Hansen is a fellow of the National Academy of Sciences and the American Finance Association. He also is a member of the American Academy of Arts and Sciences and past president of the Econometric Society.
He has delivered numerous lectures around the world. In 2016, he presented the CORE Nobel Talk at the Université catholique de Louvain, and in 2015 he presented the LAUNCH Distinguished Lecture at the University of Illinois and the W.P. Carey Lecture at Colorado College. He was the 2014 lecturer at the IGIER Seminar Series at Università Bocconi and lectured at the 1st Macro Finance Workshop of the Macro Finance Society at Ohio State University. Hansen gave the Princeton Lectures in Finance at the Bendheim Center for Finance in December 2010, the Tjalling C. Koopmans Memorial Lectures at Yale in September 2008, and the Third Toulouse Lectures in Economics at the Université de Toulouse in May 2005.

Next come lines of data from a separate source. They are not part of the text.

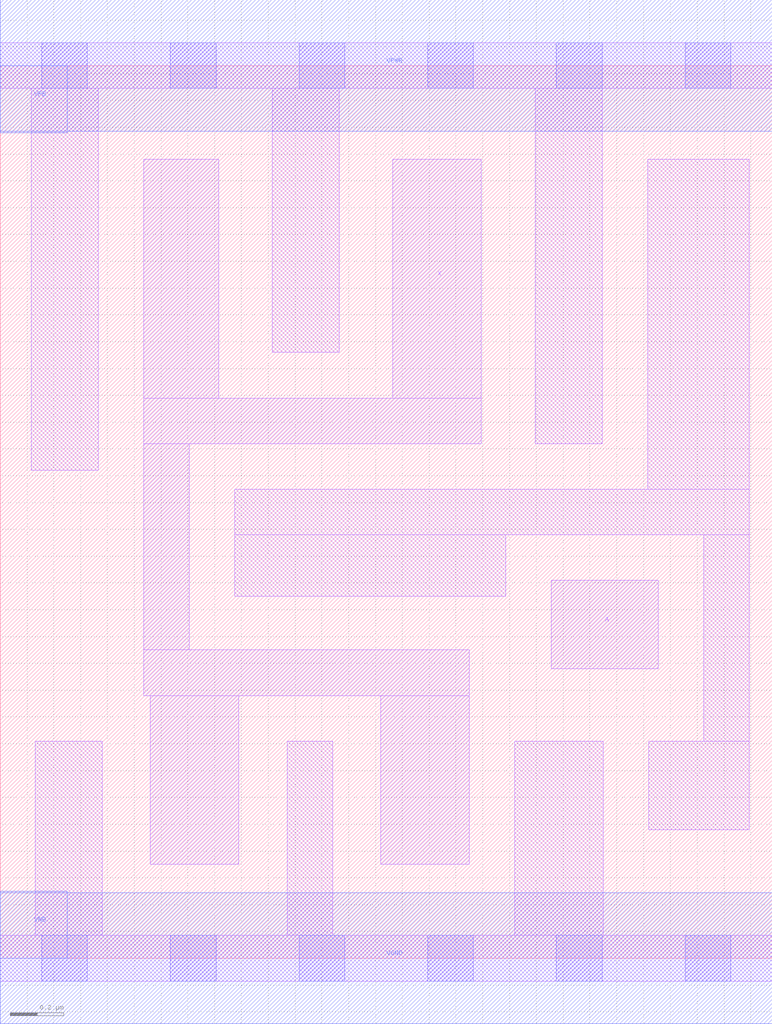
<source format=lef>
# Copyright 2020 The SkyWater PDK Authors
#
# Licensed under the Apache License, Version 2.0 (the "License");
# you may not use this file except in compliance with the License.
# You may obtain a copy of the License at
#
#     https://www.apache.org/licenses/LICENSE-2.0
#
# Unless required by applicable law or agreed to in writing, software
# distributed under the License is distributed on an "AS IS" BASIS,
# WITHOUT WARRANTIES OR CONDITIONS OF ANY KIND, either express or implied.
# See the License for the specific language governing permissions and
# limitations under the License.
#
# SPDX-License-Identifier: Apache-2.0

VERSION 5.5 ;
NAMESCASESENSITIVE ON ;
BUSBITCHARS "[]" ;
DIVIDERCHAR "/" ;
MACRO sky130_fd_sc_ms__clkbuf_4
  CLASS CORE ;
  SOURCE USER ;
  ORIGIN  0.000000  0.000000 ;
  SIZE  2.880000 BY  3.330000 ;
  SYMMETRY X Y ;
  SITE unit ;
  PIN A
    ANTENNAGATEAREA  0.231000 ;
    DIRECTION INPUT ;
    USE SIGNAL ;
    PORT
      LAYER li1 ;
        RECT 2.055000 1.080000 2.455000 1.410000 ;
    END
  END A
  PIN X
    ANTENNADIFFAREA  0.924000 ;
    DIRECTION OUTPUT ;
    USE SIGNAL ;
    PORT
      LAYER li1 ;
        RECT 0.535000 0.980000 1.750000 1.150000 ;
        RECT 0.535000 1.150000 0.705000 1.920000 ;
        RECT 0.535000 1.920000 1.795000 2.090000 ;
        RECT 0.535000 2.090000 0.815000 2.980000 ;
        RECT 0.560000 0.350000 0.890000 0.980000 ;
        RECT 1.420000 0.350000 1.750000 0.980000 ;
        RECT 1.465000 2.090000 1.795000 2.980000 ;
    END
  END X
  PIN VGND
    DIRECTION INOUT ;
    USE GROUND ;
    PORT
      LAYER met1 ;
        RECT 0.000000 -0.245000 2.880000 0.245000 ;
    END
  END VGND
  PIN VNB
    DIRECTION INOUT ;
    USE GROUND ;
    PORT
      LAYER met1 ;
        RECT 0.000000 0.000000 0.250000 0.250000 ;
    END
  END VNB
  PIN VPB
    DIRECTION INOUT ;
    USE POWER ;
    PORT
      LAYER met1 ;
        RECT 0.000000 3.080000 0.250000 3.330000 ;
    END
  END VPB
  PIN VPWR
    DIRECTION INOUT ;
    USE POWER ;
    PORT
      LAYER met1 ;
        RECT 0.000000 3.085000 2.880000 3.575000 ;
    END
  END VPWR
  OBS
    LAYER li1 ;
      RECT 0.000000 -0.085000 2.880000 0.085000 ;
      RECT 0.000000  3.245000 2.880000 3.415000 ;
      RECT 0.115000  1.820000 0.365000 3.245000 ;
      RECT 0.130000  0.085000 0.380000 0.810000 ;
      RECT 0.875000  1.350000 1.885000 1.580000 ;
      RECT 0.875000  1.580000 2.795000 1.750000 ;
      RECT 1.015000  2.260000 1.265000 3.245000 ;
      RECT 1.070000  0.085000 1.240000 0.810000 ;
      RECT 1.920000  0.085000 2.250000 0.810000 ;
      RECT 1.995000  1.920000 2.245000 3.245000 ;
      RECT 2.415000  1.750000 2.795000 2.980000 ;
      RECT 2.420000  0.480000 2.795000 0.810000 ;
      RECT 2.625000  0.810000 2.795000 1.580000 ;
    LAYER mcon ;
      RECT 0.155000 -0.085000 0.325000 0.085000 ;
      RECT 0.155000  3.245000 0.325000 3.415000 ;
      RECT 0.635000 -0.085000 0.805000 0.085000 ;
      RECT 0.635000  3.245000 0.805000 3.415000 ;
      RECT 1.115000 -0.085000 1.285000 0.085000 ;
      RECT 1.115000  3.245000 1.285000 3.415000 ;
      RECT 1.595000 -0.085000 1.765000 0.085000 ;
      RECT 1.595000  3.245000 1.765000 3.415000 ;
      RECT 2.075000 -0.085000 2.245000 0.085000 ;
      RECT 2.075000  3.245000 2.245000 3.415000 ;
      RECT 2.555000 -0.085000 2.725000 0.085000 ;
      RECT 2.555000  3.245000 2.725000 3.415000 ;
  END
END sky130_fd_sc_ms__clkbuf_4
END LIBRARY

</source>
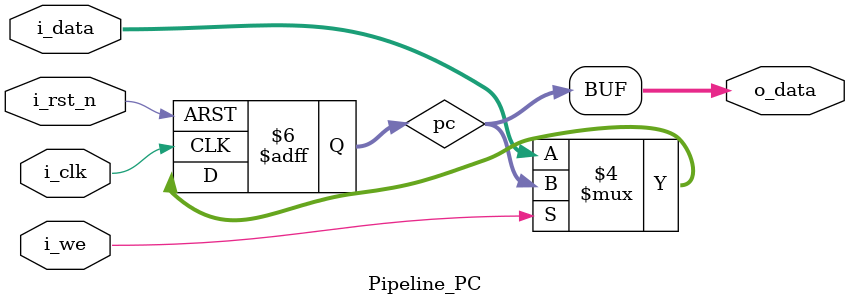
<source format=v>
`timescale 1ns/1ps

module Pipeline_PC(	i_clk,
			i_rst_n,
			i_we,
			i_data,
			o_data
		 );

input i_clk;
input i_rst_n;
input i_we;
input [29:0] i_data;

output [29:0] o_data;

reg [29:0] pc;

always@(posedge i_clk, negedge i_rst_n) begin
	if(!i_rst_n)
		pc <= 0;
	else if(!i_we)
		pc <= i_data;
end

assign o_data = pc;

endmodule
</source>
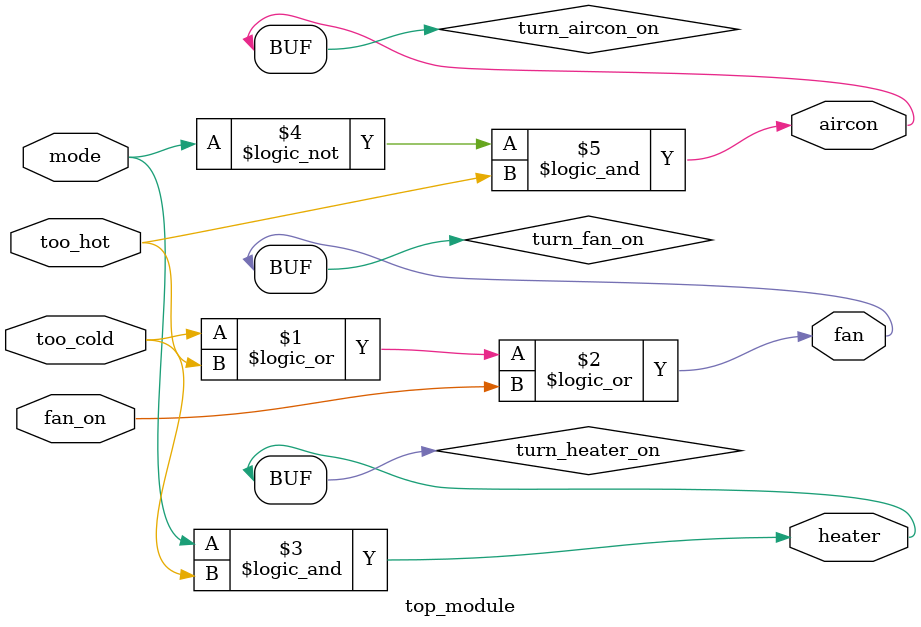
<source format=sv>
module top_module(
    input mode,
    input too_cold,
    input too_hot,
    input fan_on,
    output heater,
    output aircon,
    output fan
);

    // Declare internal signals
    wire turn_fan_on;
    wire turn_heater_on;
    wire turn_aircon_on;

    // Determine if fan should be turned on
    assign turn_fan_on = (too_cold || too_hot || fan_on);

    // Determine if heater should be turned on
    assign turn_heater_on = (mode && too_cold);

    // Determine if air conditioner should be turned on
    assign turn_aircon_on = (!mode && too_hot);

    // Assign outputs
    assign fan = turn_fan_on;
    assign heater = turn_heater_on;
    assign aircon = turn_aircon_on;

endmodule

</source>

Hansen holds a bachelor’s degree in mathematics and political science from Utah State University and a doctorate in economics from the University of Minnesota. Hansen has also received numerous honorary degrees, including an honorary doctorate from Utah State University in 2012.
Read: Lars’ Reflection on the Beginnings of the Becker Friedman Institute
He is also a member of the Hong Kong Institute for Monetary and Financial Research Council of Advisers for Applied Research, and the CME Group Competitive Markets Advisory Council. In addition, he advises the SparkLabs Group.
Research
Time series econometrics; quantitative analysis of dynamic equilibrium models; asset pricing; consequences of uncertainty.